:: MATERIAL PROVIDED ::
-=-=-

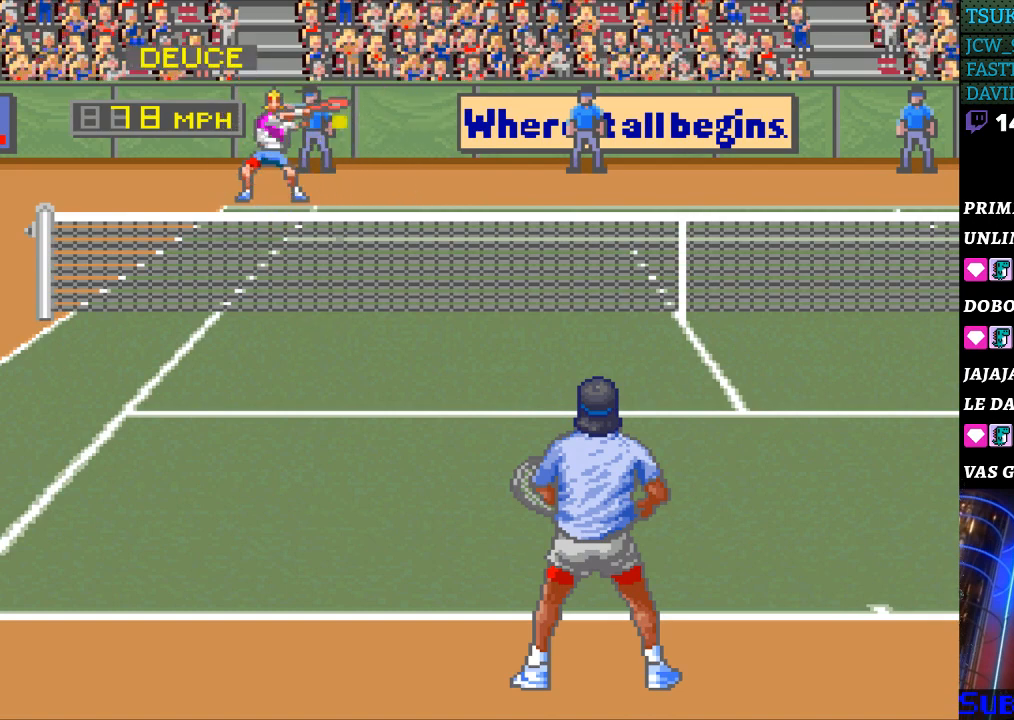
{"buttons": ["DPAD_RIGHT"], "events": []}
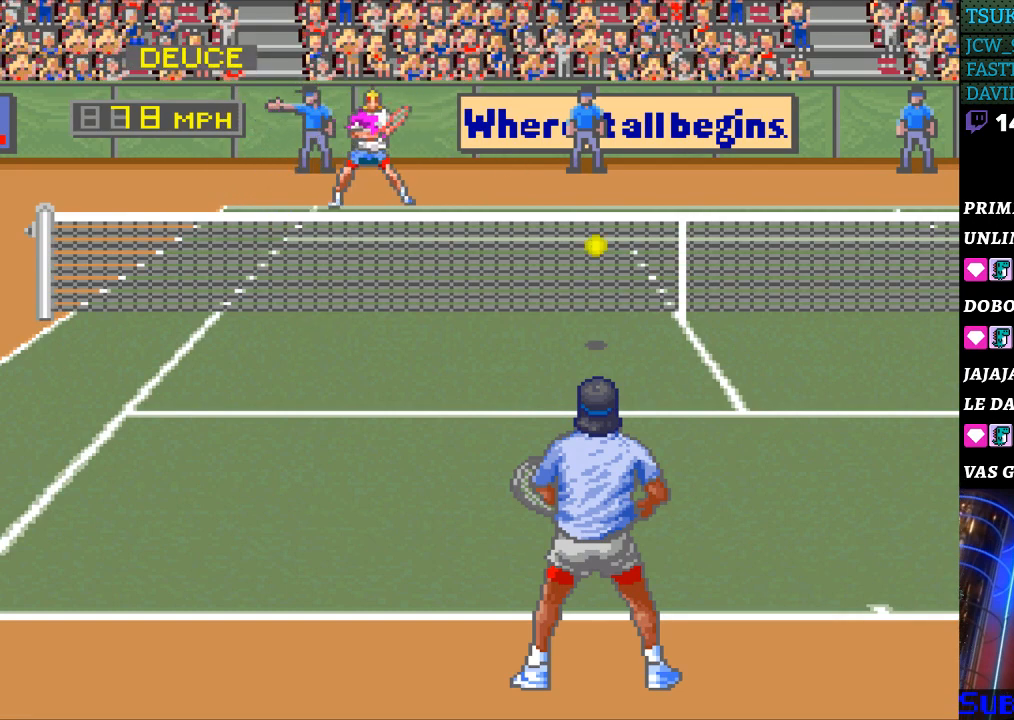
{"buttons": [], "events": [[433, "DPAD_RIGHT", "up"]]}
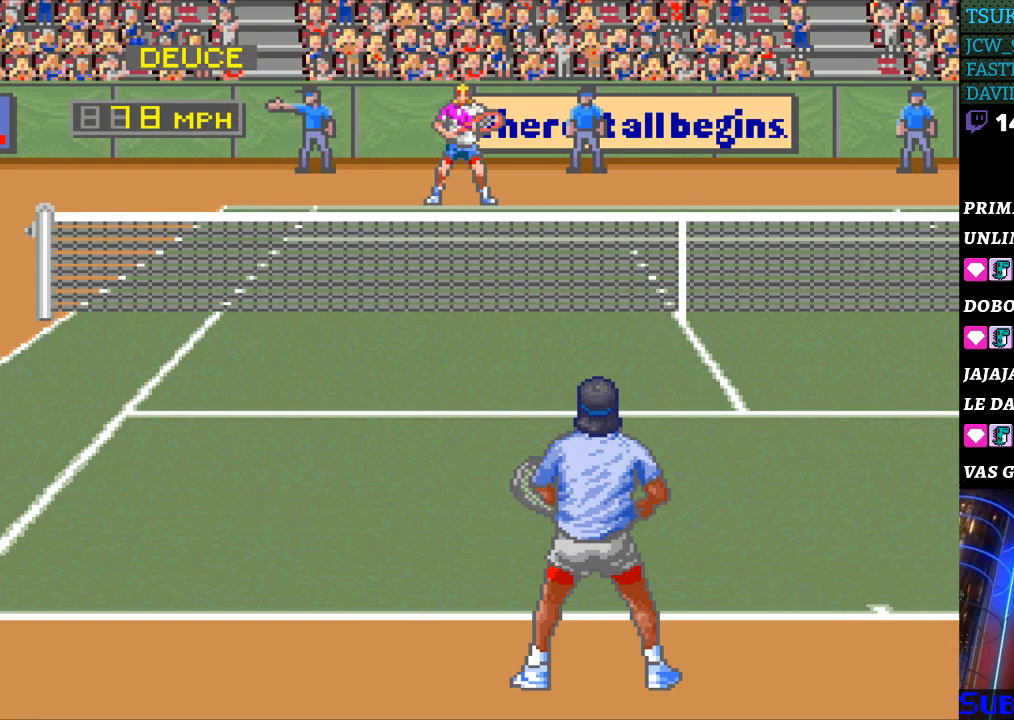
{"buttons": ["DPAD_RIGHT"], "events": [[67, "DPAD_RIGHT", "down"], [167, "DPAD_RIGHT", "up"], [267, "DPAD_RIGHT", "down"], [333, "DPAD_RIGHT", "up"], [400, "DPAD_RIGHT", "down"]]}
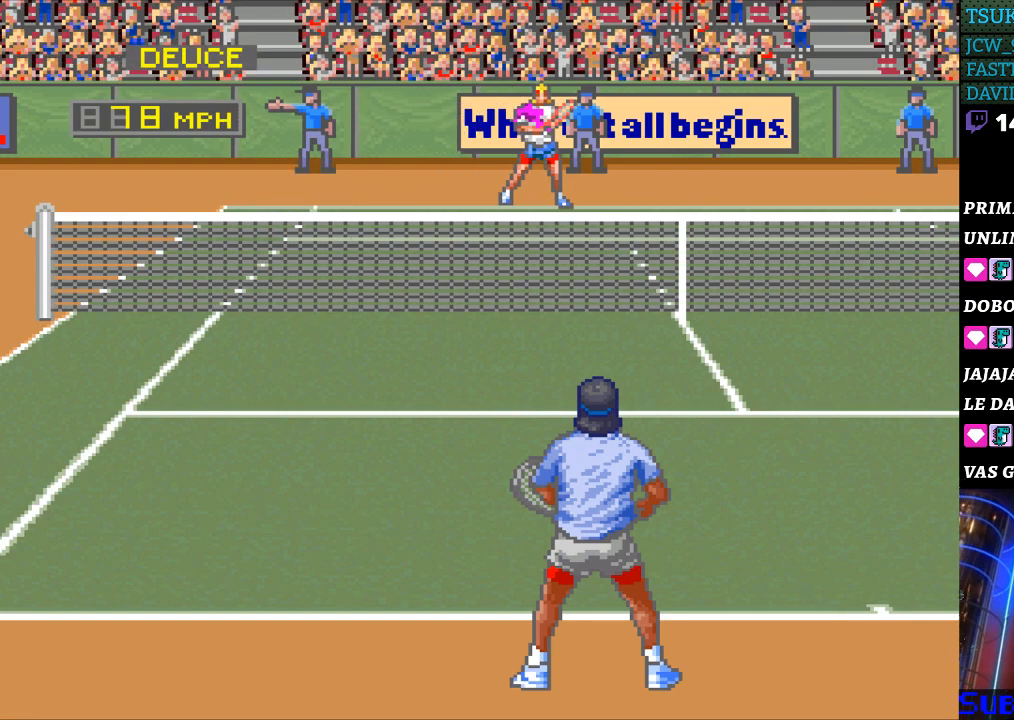
{"buttons": [], "events": [[67, "DPAD_RIGHT", "up"], [300, "DPAD_DOWN", "down"], [367, "DPAD_DOWN", "up"]]}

-=-=-

:: EXERCISE DIRECTIONS ::
Using only the data above, copy out the lines that include the word "down".

:: EXERCISE OUTPUT ::
{"buttons": ["DPAD_RIGHT"], "events": [[67, "DPAD_RIGHT", "down"], [167, "DPAD_RIGHT", "up"], [267, "DPAD_RIGHT", "down"], [333, "DPAD_RIGHT", "up"], [400, "DPAD_RIGHT", "down"]]}
{"buttons": [], "events": [[67, "DPAD_RIGHT", "up"], [300, "DPAD_DOWN", "down"], [367, "DPAD_DOWN", "up"]]}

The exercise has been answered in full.